--- START ---

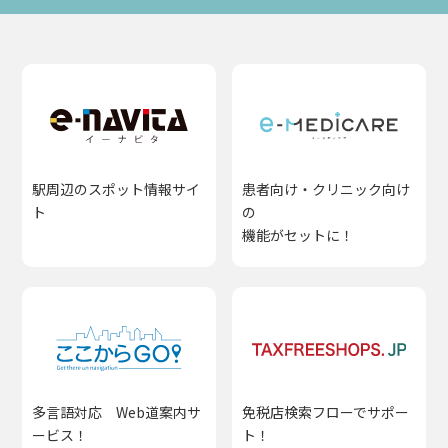
駅周辺のスポット情報サイ
患者向け・クリニック向け
ト
の
機能がセットに！
多言語対応 Web道案内サ
免税店検索フローでサポー
ービス！
ト！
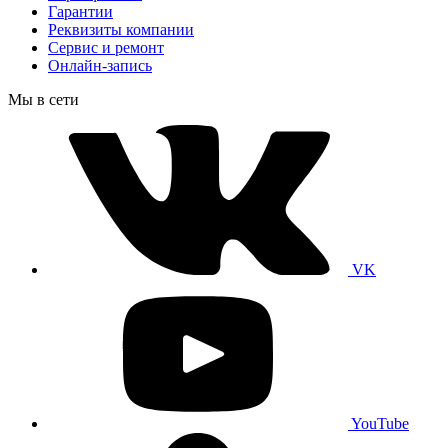
Гарантии
Реквизиты компании
Сервис и ремонт
Онлайн-запись
Мы в сети
VK
YouTube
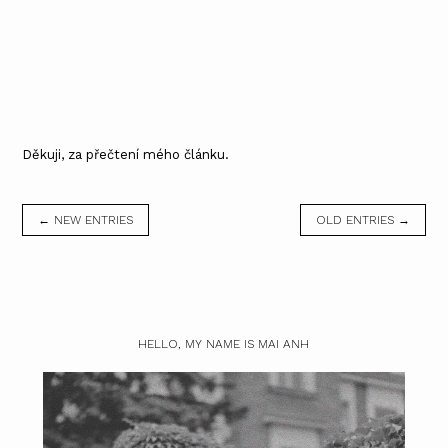
Děkuji, za přečtení mého článku.
← NEW ENTRIES
OLD ENTRIES →
HELLO, MY NAME IS MAI ANH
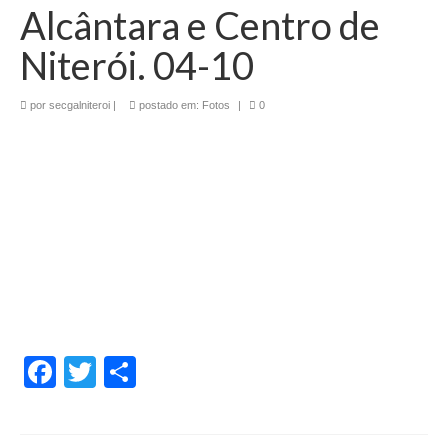
Alcântara e Centro de
Niterói. 04-10
por
secgalniteroi
|
postado em:
Fotos
|
0
Facebook
Twitter
Share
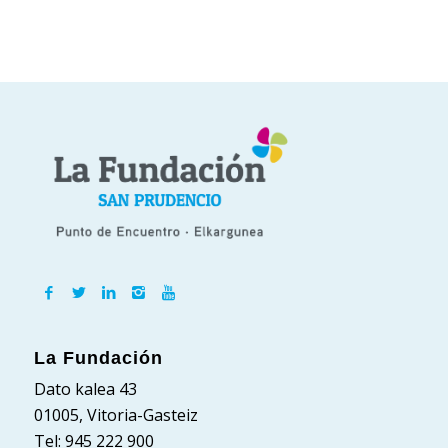
La Fundación
Dato kalea 43
01005, Vitoria-Gasteiz
Tel: 945 222 900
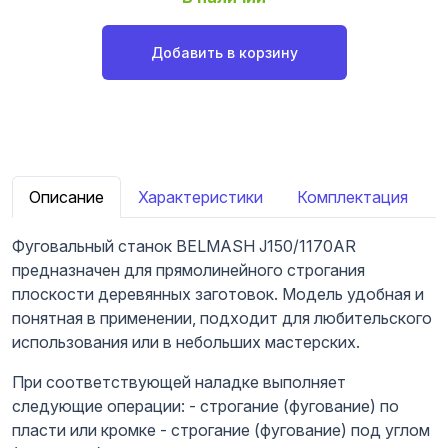
Добавить в корзину
Описание
Характеристики
Комплектация
Фуговальный станок BELMASH J150/1170AR
предназначен для прямолинейного строгания
плоскости деревянных заготовок. Модель удобная и
понятная в применении, подходит для любительского
использования или в небольших мастерских.
При соответствующей наладке выполняет
следующие операции: - строгание (фугование) по
пласти или кромке - строгание (фугование) под углом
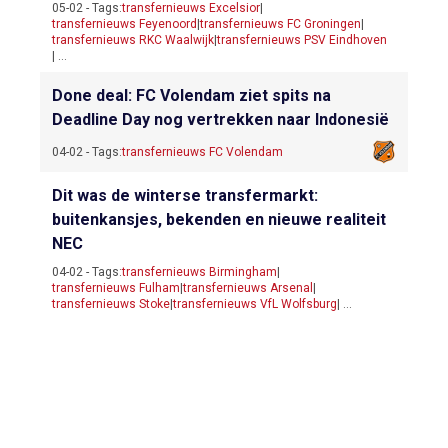
05-02 - Tags:
transfernieuws Excelsior
|
transfernieuws Feyenoord
|
transfernieuws FC Groningen
|
transfernieuws RKC Waalwijk
|
transfernieuws PSV Eindhoven
| ...
Done deal: FC Volendam ziet spits na
Deadline Day nog vertrekken naar Indonesië
04-02 - Tags:
transfernieuws FC Volendam
Dit was de winterse transfermarkt:
buitenkansjes, bekenden en nieuwe realiteit
NEC
04-02 - Tags:
transfernieuws Birmingham
|
transfernieuws Fulham
|
transfernieuws Arsenal
|
transfernieuws Stoke
|
transfernieuws VfL Wolfsburg
| ...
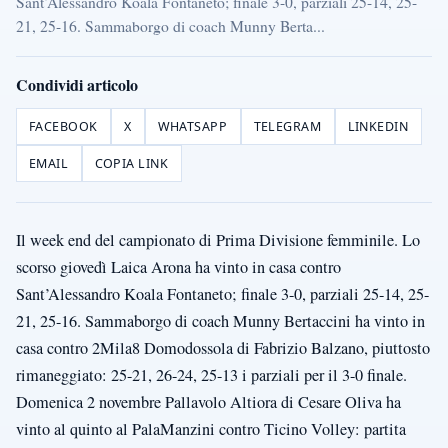
Sant’Alessandro Koala Fontaneto; finale 3-0, parziali 25-14, 25-
21, 25-16. Sammaborgo di coach Munny Berta...
Condividi articolo
FACEBOOK
X
WHATSAPP
TELEGRAM
LINKEDIN
EMAIL
COPIA LINK
Il week end del campionato di Prima Divisione femminile. Lo
scorso giovedì Laica Arona ha vinto in casa contro
Sant’Alessandro Koala Fontaneto; finale 3-0, parziali 25-14, 25-
21, 25-16. Sammaborgo di coach Munny Bertaccini ha vinto in
casa contro 2Mila8 Domodossola di Fabrizio Balzano, piuttosto
rimaneggiato: 25-21, 26-24, 25-13 i parziali per il 3-0 finale.
Domenica 2 novembre Pallavolo Altiora di Cesare Oliva ha
vinto al quinto al PalaManzini contro Ticino Volley: partita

--- END ---

Instruction: Every line of the data that includes the word "casa" should be copied.

Exercise output:
scorso giovedì Laica Arona ha vinto in casa contro
casa contro 2Mila8 Domodossola di Fabrizio Balzano, piuttosto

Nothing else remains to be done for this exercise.